* INSTRUCTIONS TO FOLLOW:
Can you copy out, word for word, the lines from the very start of the entries through the line containing "bloom: size 3%, threshold 100%, strength 0%", with that line included?

* STORED DATA:
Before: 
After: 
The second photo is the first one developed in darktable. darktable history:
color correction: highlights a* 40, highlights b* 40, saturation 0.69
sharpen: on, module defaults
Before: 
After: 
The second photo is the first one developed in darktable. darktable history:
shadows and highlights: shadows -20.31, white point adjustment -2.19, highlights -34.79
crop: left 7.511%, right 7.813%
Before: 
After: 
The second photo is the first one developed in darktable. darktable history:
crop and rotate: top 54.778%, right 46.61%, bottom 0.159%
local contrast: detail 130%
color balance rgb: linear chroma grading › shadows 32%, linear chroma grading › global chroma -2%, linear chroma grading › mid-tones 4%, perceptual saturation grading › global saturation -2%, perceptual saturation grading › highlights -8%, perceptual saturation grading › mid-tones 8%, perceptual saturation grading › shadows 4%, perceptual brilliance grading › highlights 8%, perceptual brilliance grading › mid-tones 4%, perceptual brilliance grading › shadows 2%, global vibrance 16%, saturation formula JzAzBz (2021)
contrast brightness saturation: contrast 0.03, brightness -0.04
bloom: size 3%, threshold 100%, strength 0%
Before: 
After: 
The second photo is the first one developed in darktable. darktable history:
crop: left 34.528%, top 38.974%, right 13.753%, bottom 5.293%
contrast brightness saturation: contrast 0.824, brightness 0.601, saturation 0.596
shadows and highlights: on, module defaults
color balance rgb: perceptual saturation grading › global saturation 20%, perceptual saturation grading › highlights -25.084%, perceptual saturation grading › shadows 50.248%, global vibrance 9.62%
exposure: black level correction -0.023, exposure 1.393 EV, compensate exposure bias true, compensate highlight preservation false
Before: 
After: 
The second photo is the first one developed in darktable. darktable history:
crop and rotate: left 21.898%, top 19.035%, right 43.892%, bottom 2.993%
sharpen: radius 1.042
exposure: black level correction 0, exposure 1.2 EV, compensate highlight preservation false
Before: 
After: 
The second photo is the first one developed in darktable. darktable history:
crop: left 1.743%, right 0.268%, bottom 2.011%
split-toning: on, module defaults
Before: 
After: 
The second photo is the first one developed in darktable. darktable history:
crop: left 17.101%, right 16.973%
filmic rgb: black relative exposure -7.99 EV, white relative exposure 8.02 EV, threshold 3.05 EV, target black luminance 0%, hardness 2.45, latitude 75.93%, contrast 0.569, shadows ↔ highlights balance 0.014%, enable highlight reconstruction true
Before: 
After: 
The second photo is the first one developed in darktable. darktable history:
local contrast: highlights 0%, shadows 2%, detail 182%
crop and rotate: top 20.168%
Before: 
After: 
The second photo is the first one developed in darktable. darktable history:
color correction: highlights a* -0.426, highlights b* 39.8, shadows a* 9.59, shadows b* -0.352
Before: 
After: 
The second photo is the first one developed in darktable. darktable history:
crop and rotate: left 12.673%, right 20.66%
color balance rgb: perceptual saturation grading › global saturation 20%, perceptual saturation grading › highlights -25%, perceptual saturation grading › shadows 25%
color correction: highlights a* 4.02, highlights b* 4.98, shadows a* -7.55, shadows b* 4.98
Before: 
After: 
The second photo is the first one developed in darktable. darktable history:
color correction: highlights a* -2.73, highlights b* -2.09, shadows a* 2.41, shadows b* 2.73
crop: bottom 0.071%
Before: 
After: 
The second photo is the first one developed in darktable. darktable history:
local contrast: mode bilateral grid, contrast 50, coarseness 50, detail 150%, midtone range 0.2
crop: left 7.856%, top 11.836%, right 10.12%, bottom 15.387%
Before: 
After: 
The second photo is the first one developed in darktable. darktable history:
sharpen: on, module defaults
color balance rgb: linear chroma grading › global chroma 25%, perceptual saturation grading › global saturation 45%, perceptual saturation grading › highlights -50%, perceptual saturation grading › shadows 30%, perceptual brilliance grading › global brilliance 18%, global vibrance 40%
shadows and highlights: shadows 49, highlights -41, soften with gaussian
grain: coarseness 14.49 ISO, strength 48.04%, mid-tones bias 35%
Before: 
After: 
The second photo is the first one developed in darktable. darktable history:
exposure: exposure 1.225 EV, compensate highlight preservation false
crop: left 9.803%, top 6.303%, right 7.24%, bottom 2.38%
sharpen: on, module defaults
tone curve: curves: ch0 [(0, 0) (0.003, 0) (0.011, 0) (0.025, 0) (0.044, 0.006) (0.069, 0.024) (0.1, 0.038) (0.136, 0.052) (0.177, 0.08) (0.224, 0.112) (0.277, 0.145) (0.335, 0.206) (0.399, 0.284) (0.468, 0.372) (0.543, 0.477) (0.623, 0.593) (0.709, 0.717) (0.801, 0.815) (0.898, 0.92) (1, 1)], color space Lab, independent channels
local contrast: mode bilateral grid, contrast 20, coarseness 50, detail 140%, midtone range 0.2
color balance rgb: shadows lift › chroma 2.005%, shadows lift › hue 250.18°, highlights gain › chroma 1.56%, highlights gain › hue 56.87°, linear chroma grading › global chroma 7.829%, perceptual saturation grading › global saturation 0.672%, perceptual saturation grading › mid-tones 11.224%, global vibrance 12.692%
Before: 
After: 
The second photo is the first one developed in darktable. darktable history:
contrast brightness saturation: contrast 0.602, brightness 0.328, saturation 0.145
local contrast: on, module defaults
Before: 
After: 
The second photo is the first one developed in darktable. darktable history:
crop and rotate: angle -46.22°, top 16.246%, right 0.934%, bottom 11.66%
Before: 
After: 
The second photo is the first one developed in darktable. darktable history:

* RIGHT ANSWER:
Before: 
After: 
The second photo is the first one developed in darktable. darktable history:
color correction: highlights a* 40, highlights b* 40, saturation 0.69
sharpen: on, module defaults
Before: 
After: 
The second photo is the first one developed in darktable. darktable history:
shadows and highlights: shadows -20.31, white point adjustment -2.19, highlights -34.79
crop: left 7.511%, right 7.813%
Before: 
After: 
The second photo is the first one developed in darktable. darktable history:
crop and rotate: top 54.778%, right 46.61%, bottom 0.159%
local contrast: detail 130%
color balance rgb: linear chroma grading › shadows 32%, linear chroma grading › global chroma -2%, linear chroma grading › mid-tones 4%, perceptual saturation grading › global saturation -2%, perceptual saturation grading › highlights -8%, perceptual saturation grading › mid-tones 8%, perceptual saturation grading › shadows 4%, perceptual brilliance grading › highlights 8%, perceptual brilliance grading › mid-tones 4%, perceptual brilliance grading › shadows 2%, global vibrance 16%, saturation formula JzAzBz (2021)
contrast brightness saturation: contrast 0.03, brightness -0.04
bloom: size 3%, threshold 100%, strength 0%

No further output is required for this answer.